Para chegar a essa constatação, mais
de 200 pessoas foram ouvidas, entre moradores, síndicos, policiais civis
e militares, promotores, funcionários públicos e terceirizados,
pesquisadores e autoridades. Além disso, foram analisados documentos da
Polícia Civil, do Ministério Público, da Secretaria municipal de
Habitação, do Disque-Denúncia, da Caixa Econômica Federal e do
Ministério das Cidades, parte deles obtidos por meio da Lei de Acesso à
Informação. O material dá origem à série de reportagens “Minha casa,
minha sina”, que começa a ser publicada neste domingo.
No primeiro
capítulo da série, o EXTRA revela que pelo menos 80 famílias foram
expulsas do condomínio Haroldo de Andrade I, em Barros Filho, Zona Norte
do Rio, após uma ordem do criminoso mais procurado do Rio, Celso
Pinheiro Pimenta, o Playboy. Uma investigação da Polícia Civil mostra
que o chefe do tráfico do Complexo da Pedreira, em Costa Barros — bairro
vizinho ao conjunto —, distribuiu os apartamentos, que as famílias
beneficiadas foram obrigadas a deixar, entre aliados.

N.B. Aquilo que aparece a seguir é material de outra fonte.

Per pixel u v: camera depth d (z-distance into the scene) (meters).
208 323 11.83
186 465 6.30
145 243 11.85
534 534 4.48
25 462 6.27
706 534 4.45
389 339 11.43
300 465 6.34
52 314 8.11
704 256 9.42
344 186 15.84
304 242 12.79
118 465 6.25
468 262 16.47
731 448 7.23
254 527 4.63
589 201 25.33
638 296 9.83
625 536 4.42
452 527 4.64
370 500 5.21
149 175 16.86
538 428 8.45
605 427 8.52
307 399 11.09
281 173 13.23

Em outubro do ano passado, em meio a uma disputa entre facções do
tráfico por territórios na Zona Norte, Playboy gravou um áudio
endereçado a rivais. No discurso, conta que deu casas a bandidos que
mudaram de facção e se juntaram ao seu exército: “Os ‘menor’ tá aqui, tá
na pureza, ganharam apartamento, ganharam vários ‘bagulho’”.
As
cerca de 80 famílias expulsas não foram escolhidas ao acaso. Todas
vieram das proximidades de Manguinhos, favela dominada por uma facção
rival. A vendedora Maria*, de 54 anos, se lembra com exatidão da noite,
em abril do ano passado, em que foi obrigada a deixar, com seus quatro
filhos, o apartamento recém-decorado.
— Os bandidos perguntaram,
armados, de onde nós tínhamos vindo. Quando viram meu contrato com meu
antigo endereço em Manguinhos, deram um dia para sair — lembra Maria.
O
secretário de Segurança José Mariano Beltrame soube da invasão ao
condomínio através de um ofício da Polícia Federal, que comunicou a
presença de “pessoas armadas impedindo o acesso dos moradores”. O
documento foi remetido à 39ª DP, que abriu um inquérito no início deste
mês para apurar o caso. A Secretaria estadual de Segurança, porém,
informou que só a Polícia Civil iria se manifestar sobre o ocorrido.
Por
nota, a Civil confirmou que há inquéritos abertos sobre a presença do
tráfico de drogas “em alguns empreendimentos do ‘Minha casa, minha
vida’”, acrescentando que “as investigações estão em andamento e correm
sob sigilo”.
Convidado a se manifestar sobre a situação das 80
famílias expulsas pelo tráfico, o Ministério das Cidades avisou que não
se pronunciaria, por se tratar de “caso de segurança pública”. Já a
Caixa afirmou que “as denúncias relacionadas a possíveis invasões e
expulsões de moradores são repassadas ao Ministério da Justiça”.